**PROBLEM STATEMENT:** Could you rewrite the material below with every "ACTUALIDAD" replaced by "NOTICIAS", keeping everything else the same and leaving the pictures out?

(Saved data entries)
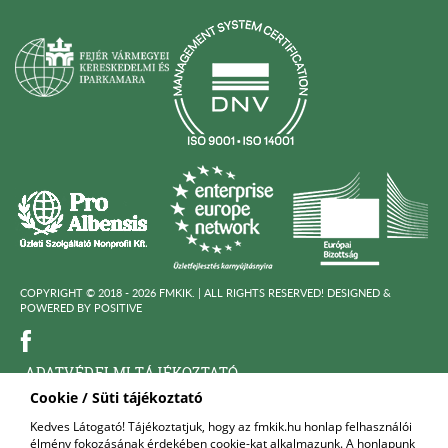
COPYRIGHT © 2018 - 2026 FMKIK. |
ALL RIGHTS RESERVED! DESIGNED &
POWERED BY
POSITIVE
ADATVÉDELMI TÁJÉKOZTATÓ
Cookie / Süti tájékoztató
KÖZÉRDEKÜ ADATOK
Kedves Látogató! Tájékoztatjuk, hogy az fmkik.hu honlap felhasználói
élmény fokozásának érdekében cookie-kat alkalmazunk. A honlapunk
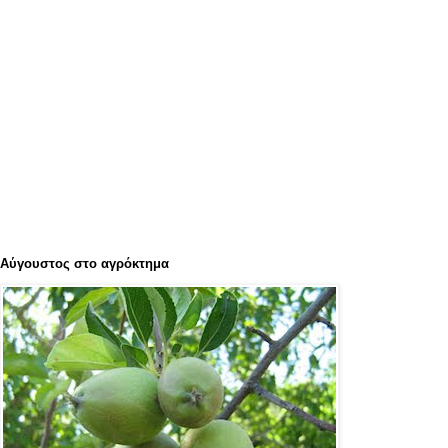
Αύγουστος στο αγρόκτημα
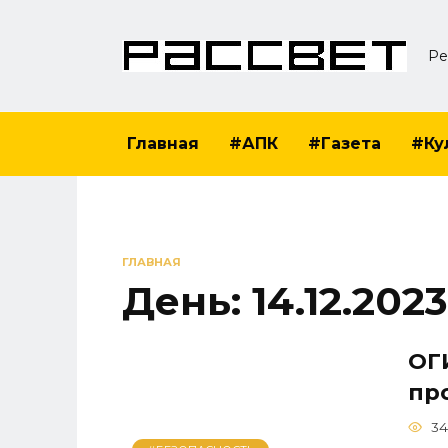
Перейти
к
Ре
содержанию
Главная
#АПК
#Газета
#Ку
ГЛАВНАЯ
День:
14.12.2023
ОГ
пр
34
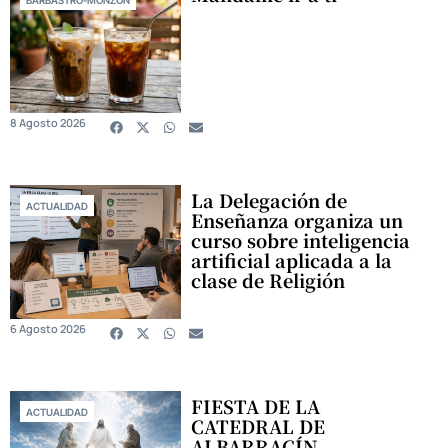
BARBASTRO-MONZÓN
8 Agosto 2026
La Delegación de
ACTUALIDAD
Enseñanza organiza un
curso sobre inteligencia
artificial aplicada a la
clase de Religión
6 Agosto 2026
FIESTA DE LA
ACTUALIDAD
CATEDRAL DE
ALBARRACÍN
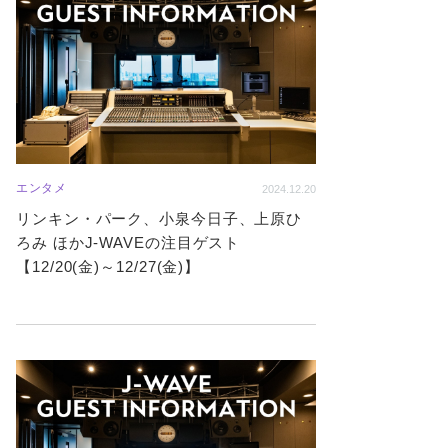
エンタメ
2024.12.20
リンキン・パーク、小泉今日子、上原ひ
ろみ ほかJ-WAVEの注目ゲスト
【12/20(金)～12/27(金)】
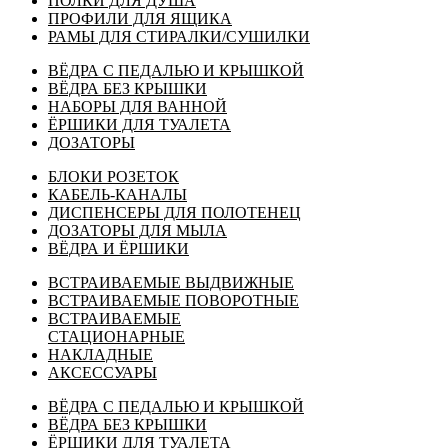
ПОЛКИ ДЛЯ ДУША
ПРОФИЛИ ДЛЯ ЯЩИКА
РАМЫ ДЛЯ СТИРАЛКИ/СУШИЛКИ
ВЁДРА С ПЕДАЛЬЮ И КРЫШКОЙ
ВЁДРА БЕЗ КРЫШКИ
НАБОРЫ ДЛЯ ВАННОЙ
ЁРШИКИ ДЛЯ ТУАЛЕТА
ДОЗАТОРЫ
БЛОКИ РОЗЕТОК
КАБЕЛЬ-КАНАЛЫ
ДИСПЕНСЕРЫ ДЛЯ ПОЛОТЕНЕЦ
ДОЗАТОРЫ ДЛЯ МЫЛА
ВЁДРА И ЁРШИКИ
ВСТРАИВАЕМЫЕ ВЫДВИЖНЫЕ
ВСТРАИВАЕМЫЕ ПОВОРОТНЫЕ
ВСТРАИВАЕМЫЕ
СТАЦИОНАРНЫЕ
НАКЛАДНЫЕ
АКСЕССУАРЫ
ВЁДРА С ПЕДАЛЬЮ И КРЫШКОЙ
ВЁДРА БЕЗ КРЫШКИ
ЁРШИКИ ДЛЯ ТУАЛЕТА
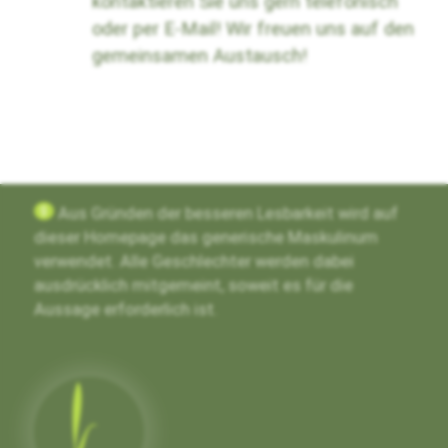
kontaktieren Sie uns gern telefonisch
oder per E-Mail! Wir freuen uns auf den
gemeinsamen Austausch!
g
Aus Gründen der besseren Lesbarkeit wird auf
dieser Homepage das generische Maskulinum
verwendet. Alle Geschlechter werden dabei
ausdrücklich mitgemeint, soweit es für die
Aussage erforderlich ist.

**RESPONSE BELOW:**
COPYRIGHT © 2018 - 2026 FMKIK. |
ALL RIGHTS RESERVED! DESIGNED &
POWERED BY
POSITIVE
ADATVÉDELMI TÁJÉKOZTATÓ
Cookie / Süti tájékoztató
KÖZÉRDEKÜ ADATOK
Kedves Látogató! Tájékoztatjuk, hogy az fmkik.hu honlap felhasználói
élmény fokozásának érdekében cookie-kat alkalmazunk. A honlapunk
Αύγουστος στο αγρόκτημα
Перейти
к
Ре
содержанию
Главная
#АПК
#Газета
#Ку
ГЛАВНАЯ
День:
14.12.2023
ОГ
пр
34
BARBASTRO-MONZÓN
8 Agosto 2026
La Delegación de
NOTICIAS
Enseñanza organiza un
curso sobre inteligencia
artificial aplicada a la
clase de Religión
6 Agosto 2026
FIESTA DE LA
NOTICIAS
CATEDRAL DE
ALBARRACÍN
エンタメ
2024.12.20
リンキン・パーク、小泉今日子、上原ひ
ろみ ほかJ-WAVEの注目ゲスト
【12/20(金)～12/27(金)】
ПОЛКИ ДЛЯ ДУША
ПРОФИЛИ ДЛЯ ЯЩИКА
РАМЫ ДЛЯ СТИРАЛКИ/СУШИЛКИ
ВЁДРА С ПЕДАЛЬЮ И КРЫШКОЙ
ВЁДРА БЕЗ КРЫШКИ
НАБОРЫ ДЛЯ ВАННОЙ
ЁРШИКИ ДЛЯ ТУАЛЕТА
ДОЗАТОРЫ
БЛОКИ РОЗЕТОК
КАБЕЛЬ-КАНАЛЫ
ДИСПЕНСЕРЫ ДЛЯ ПОЛОТЕНЕЦ
ДОЗАТОРЫ ДЛЯ МЫЛА
ВЁДРА И ЁРШИКИ
ВСТРАИВАЕМЫЕ ВЫДВИЖНЫЕ
ВСТРАИВАЕМЫЕ ПОВОРОТНЫЕ
ВСТРАИВАЕМЫЕ
СТАЦИОНАРНЫЕ
НАКЛАДНЫЕ
АКСЕССУАРЫ
ВЁДРА С ПЕДАЛЬЮ И КРЫШКОЙ
ВЁДРА БЕЗ КРЫШКИ
ЁРШИКИ ДЛЯ ТУАЛЕТА
kontaktieren Sie uns gern telefonisch
oder per E-Mail! Wir freuen uns auf den
gemeinsamen Austausch!
g
Aus Gründen der besseren Lesbarkeit wird auf
dieser Homepage das generische Maskulinum
verwendet. Alle Geschlechter werden dabei
ausdrücklich mitgemeint, soweit es für die
Aussage erforderlich ist.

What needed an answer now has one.